Having now volunteered for two of the four Fridays the response team has been out, Mills says the process has been fun and that campus residents have largely been receptive.

“We got to see a lot of Bradley students and a lot of cool Bradley gear and take a lot of good pictures of some students,” Mills said. “We were there for around 30-40 minutes and tried to catch kids as classes let out.”

Admitted he was pretty fired up when the team stopped at his office in Swords Hall, he likens the success of the Red Response team’s process to that of the notorious circular panopticon prison layout.

“It’s like the panopticon. The idea is not that you’re continually being watched but you have the possibility of being watched and that in itself is enough to curb behavior,” Mills said. “In the same sense, we’re going around the school and not announcing where we’re going to be and creating the [thought of] ‘Well I should wear this because I don’t know if they’re going to show’.”

Leaning on the element of surprise, the team has so far visited locations such as the Business and Engineering Convergence Center, Bradley Hall, Swords Hall and the Markin Center. While they tour the campus, Wood offers up the potential for a collaboration between the Red Response and other student organizations.

“Next semester, if we get some clubs or athletic teams to help out then it can be mutually beneficial,” Wood said. “It could be something like ‘Hey, we have this great promo coming up next week. While I’m handing you this red item, maybe I can promote myself or promote my club.’ I’m totally open to that.”

Hoping to rope in other organizations, Wood hopes that the volunteers will never be scarce but that they’ll be more invited to spread school pride as well. Both Wood and Mills view several benefits to a more engaged campus, and a partnership could be a step towards that goal.

The success of the positive reinforcement is largely yet to be seen, but Wood has noticed the number of items given away is pretty steady.

“We’ve been seeing ebbs and flows,” Wood said. “We’re trying different places on campus so that we can see different students and right now we’re averaging about 60 items every week that we’re giving away.”

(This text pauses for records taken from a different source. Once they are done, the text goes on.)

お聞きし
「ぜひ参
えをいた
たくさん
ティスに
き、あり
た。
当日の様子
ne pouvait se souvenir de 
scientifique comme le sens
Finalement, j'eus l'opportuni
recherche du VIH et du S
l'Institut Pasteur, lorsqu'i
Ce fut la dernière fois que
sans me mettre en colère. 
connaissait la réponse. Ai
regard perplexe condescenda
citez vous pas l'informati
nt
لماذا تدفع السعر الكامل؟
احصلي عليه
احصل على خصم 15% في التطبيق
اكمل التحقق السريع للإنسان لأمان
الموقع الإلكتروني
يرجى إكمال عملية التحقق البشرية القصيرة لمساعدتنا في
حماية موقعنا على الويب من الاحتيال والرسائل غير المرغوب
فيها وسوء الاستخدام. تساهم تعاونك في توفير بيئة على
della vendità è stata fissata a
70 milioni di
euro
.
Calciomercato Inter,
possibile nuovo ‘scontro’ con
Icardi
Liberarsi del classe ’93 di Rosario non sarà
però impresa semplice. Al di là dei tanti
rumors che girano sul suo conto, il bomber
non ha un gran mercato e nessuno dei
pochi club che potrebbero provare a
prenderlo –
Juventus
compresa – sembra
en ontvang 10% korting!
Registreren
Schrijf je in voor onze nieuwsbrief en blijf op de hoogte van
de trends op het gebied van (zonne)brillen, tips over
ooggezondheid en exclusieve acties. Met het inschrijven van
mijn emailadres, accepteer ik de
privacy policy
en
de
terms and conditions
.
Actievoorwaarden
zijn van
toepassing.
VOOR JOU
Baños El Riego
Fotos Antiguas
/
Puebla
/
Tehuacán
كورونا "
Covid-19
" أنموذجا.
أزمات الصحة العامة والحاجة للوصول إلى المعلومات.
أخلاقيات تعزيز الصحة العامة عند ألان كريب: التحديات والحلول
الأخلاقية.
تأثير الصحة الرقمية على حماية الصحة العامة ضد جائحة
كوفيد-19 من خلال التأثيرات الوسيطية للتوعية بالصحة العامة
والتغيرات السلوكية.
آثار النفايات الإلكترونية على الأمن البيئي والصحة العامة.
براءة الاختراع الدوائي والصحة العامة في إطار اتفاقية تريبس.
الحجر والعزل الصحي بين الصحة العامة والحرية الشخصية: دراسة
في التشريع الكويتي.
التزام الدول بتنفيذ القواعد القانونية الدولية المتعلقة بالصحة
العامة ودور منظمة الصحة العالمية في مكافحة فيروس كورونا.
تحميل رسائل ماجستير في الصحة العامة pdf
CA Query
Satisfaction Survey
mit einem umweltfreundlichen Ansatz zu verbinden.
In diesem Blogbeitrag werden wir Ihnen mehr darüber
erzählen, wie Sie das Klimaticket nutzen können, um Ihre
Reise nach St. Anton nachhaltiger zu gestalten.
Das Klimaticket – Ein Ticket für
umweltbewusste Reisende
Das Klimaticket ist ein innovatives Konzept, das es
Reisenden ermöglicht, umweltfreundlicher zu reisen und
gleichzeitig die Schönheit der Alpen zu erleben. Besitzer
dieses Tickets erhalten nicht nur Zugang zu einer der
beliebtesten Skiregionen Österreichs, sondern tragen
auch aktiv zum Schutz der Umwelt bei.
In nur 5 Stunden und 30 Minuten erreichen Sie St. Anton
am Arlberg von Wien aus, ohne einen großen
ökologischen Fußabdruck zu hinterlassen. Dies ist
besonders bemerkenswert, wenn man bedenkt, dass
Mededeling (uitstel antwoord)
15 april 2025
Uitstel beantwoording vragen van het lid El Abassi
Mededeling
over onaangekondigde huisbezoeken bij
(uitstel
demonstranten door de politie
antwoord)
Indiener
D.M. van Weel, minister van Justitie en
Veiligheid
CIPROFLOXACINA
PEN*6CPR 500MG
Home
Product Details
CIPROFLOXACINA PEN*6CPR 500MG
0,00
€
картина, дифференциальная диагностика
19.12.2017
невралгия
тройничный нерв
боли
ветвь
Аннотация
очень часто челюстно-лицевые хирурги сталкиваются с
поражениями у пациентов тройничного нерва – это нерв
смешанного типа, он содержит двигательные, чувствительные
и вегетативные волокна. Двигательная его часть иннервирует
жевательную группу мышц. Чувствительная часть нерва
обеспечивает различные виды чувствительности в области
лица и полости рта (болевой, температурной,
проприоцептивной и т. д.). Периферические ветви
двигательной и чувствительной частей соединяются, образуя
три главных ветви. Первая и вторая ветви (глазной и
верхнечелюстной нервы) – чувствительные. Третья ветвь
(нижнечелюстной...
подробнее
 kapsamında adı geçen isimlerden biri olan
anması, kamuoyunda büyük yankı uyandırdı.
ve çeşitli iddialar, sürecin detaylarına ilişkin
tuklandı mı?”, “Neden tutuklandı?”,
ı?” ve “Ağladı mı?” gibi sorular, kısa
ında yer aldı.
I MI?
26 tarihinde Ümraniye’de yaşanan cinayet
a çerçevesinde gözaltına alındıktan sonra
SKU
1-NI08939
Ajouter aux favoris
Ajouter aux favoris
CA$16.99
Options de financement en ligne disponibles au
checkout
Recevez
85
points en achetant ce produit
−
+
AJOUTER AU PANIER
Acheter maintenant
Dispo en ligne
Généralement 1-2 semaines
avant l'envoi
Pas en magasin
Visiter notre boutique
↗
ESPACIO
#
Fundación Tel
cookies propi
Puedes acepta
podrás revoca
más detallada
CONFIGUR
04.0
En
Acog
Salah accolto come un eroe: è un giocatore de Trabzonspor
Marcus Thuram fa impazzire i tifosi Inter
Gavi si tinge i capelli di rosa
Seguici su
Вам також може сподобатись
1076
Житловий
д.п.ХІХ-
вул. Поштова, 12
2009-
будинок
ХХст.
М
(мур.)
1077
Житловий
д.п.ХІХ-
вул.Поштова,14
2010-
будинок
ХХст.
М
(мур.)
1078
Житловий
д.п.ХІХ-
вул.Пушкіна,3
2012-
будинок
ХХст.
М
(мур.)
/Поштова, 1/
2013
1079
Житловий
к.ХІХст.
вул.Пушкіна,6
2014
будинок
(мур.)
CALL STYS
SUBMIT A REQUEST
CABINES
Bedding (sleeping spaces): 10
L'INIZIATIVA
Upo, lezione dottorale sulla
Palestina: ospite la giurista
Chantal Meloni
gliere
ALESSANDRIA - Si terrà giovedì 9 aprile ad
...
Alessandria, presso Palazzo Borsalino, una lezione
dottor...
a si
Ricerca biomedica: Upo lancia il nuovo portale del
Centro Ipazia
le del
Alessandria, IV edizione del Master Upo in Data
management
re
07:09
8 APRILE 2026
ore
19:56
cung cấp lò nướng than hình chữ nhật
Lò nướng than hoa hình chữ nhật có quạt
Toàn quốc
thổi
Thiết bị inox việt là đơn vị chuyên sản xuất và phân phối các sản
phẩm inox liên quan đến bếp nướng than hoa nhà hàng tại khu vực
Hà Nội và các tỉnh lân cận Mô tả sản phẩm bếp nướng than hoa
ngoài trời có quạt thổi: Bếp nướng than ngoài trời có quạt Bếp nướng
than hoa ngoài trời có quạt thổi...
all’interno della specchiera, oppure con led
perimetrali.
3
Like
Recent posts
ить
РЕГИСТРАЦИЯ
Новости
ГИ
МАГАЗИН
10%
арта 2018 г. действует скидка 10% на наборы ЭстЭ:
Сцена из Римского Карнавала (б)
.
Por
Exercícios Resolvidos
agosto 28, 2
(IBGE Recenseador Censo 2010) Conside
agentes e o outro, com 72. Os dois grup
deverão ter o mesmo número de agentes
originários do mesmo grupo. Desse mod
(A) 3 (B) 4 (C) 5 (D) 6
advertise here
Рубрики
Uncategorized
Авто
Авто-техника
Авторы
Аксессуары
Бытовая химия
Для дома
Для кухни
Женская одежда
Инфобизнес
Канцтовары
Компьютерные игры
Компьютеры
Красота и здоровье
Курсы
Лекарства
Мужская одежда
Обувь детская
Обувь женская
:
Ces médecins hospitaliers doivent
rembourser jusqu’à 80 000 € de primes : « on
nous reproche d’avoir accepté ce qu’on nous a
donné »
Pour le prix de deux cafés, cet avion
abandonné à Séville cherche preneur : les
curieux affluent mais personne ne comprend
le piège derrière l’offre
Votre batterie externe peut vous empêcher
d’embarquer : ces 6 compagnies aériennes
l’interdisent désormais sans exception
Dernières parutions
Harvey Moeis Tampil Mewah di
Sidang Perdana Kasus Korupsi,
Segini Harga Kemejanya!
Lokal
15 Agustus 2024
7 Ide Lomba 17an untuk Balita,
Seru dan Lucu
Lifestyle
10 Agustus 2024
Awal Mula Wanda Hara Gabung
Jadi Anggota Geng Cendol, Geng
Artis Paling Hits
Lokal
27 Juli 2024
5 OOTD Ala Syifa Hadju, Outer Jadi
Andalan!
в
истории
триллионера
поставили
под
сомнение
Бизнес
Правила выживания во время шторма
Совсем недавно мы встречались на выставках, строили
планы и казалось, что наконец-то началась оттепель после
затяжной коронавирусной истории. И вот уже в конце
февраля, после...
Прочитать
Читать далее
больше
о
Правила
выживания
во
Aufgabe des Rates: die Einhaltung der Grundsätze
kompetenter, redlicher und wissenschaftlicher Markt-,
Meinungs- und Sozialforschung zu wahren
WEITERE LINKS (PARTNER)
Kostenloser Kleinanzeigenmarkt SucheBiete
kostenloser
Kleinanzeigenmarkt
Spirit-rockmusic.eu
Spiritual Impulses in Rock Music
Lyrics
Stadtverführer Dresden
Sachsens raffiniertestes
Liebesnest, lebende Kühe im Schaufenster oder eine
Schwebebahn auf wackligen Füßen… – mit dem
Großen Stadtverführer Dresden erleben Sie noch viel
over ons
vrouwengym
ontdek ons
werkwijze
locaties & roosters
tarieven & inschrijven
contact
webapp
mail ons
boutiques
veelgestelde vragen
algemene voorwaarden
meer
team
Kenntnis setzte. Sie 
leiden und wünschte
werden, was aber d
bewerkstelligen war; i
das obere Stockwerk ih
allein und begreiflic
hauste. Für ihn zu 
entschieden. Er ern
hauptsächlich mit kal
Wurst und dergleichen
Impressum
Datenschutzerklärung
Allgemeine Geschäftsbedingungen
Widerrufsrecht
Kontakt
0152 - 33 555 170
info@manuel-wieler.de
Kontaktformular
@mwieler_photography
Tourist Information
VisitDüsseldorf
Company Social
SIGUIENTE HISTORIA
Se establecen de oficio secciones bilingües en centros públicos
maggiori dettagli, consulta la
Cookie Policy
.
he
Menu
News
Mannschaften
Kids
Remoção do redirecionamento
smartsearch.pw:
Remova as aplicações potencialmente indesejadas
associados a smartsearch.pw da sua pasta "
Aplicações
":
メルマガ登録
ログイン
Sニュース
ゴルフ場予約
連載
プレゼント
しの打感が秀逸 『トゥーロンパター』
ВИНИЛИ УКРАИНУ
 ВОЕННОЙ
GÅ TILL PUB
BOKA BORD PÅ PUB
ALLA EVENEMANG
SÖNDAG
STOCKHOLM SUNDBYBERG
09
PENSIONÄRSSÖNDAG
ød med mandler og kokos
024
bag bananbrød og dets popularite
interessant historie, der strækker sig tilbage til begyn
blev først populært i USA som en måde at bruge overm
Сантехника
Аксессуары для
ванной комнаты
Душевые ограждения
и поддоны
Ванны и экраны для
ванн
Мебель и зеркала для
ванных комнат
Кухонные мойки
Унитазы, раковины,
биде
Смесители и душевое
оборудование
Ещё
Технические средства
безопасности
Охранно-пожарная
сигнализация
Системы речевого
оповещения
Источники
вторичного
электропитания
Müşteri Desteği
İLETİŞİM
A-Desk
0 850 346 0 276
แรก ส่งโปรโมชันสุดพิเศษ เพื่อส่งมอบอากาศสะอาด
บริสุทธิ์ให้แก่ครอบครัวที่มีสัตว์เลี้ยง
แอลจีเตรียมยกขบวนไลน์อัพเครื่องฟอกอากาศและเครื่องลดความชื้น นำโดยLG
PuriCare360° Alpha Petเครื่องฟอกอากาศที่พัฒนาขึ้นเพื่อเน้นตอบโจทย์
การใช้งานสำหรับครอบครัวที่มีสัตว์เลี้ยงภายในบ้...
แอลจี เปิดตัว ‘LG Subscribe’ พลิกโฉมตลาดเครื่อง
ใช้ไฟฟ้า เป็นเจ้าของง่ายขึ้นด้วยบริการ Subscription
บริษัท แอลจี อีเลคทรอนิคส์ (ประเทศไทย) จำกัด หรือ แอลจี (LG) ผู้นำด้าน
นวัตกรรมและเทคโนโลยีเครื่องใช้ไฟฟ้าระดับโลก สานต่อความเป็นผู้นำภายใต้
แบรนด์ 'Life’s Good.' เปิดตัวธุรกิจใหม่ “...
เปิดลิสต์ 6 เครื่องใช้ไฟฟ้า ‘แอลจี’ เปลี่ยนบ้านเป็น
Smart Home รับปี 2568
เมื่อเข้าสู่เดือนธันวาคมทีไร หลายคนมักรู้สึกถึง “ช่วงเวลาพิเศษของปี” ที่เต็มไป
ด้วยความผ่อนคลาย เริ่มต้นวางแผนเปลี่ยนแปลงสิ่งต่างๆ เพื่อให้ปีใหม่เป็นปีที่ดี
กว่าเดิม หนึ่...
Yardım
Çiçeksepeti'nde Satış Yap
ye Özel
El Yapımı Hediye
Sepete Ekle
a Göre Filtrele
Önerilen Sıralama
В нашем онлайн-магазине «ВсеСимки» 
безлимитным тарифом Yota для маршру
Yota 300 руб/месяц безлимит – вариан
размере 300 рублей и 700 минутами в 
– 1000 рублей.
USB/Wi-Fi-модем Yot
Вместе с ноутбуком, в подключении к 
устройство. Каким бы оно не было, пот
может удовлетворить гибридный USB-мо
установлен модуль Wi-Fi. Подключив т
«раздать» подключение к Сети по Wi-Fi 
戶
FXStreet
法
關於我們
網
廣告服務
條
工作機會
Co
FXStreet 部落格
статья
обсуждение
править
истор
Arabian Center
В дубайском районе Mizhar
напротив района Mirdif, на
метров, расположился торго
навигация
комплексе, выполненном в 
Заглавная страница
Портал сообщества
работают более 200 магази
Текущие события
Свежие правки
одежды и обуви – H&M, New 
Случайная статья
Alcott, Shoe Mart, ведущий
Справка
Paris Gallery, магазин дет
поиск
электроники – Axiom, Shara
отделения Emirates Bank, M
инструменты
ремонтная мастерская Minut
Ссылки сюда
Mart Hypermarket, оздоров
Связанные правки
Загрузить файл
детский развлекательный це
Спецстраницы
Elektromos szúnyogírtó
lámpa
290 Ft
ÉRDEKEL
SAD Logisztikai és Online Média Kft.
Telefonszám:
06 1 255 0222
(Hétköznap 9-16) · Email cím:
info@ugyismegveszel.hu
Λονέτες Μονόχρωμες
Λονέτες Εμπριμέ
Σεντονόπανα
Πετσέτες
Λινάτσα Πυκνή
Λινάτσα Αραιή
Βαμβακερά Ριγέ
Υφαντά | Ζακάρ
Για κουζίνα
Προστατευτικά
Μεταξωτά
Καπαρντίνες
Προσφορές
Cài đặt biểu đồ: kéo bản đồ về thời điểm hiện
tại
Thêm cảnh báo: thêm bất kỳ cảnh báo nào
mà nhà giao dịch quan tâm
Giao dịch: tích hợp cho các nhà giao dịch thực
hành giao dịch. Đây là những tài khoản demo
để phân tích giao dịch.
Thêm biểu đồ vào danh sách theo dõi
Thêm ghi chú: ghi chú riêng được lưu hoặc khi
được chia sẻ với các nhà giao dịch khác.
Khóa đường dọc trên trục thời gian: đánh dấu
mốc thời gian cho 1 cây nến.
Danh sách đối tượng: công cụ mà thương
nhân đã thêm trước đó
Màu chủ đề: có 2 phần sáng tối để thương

The hope is that the group continues into the fall semester but returns with a variety of items. Bounced around are the thoughts of pens, t-shirts, tumblers, cups and even keychains as possible giveaways. It all depends on the budget since items are created through a vendor and are not items found in the Bradley bookstore.

As the Red Response gets set to make their final trip to campus today, be on the lookout for volunteers and know that on Fridays the Red Response wants to see your school spirit.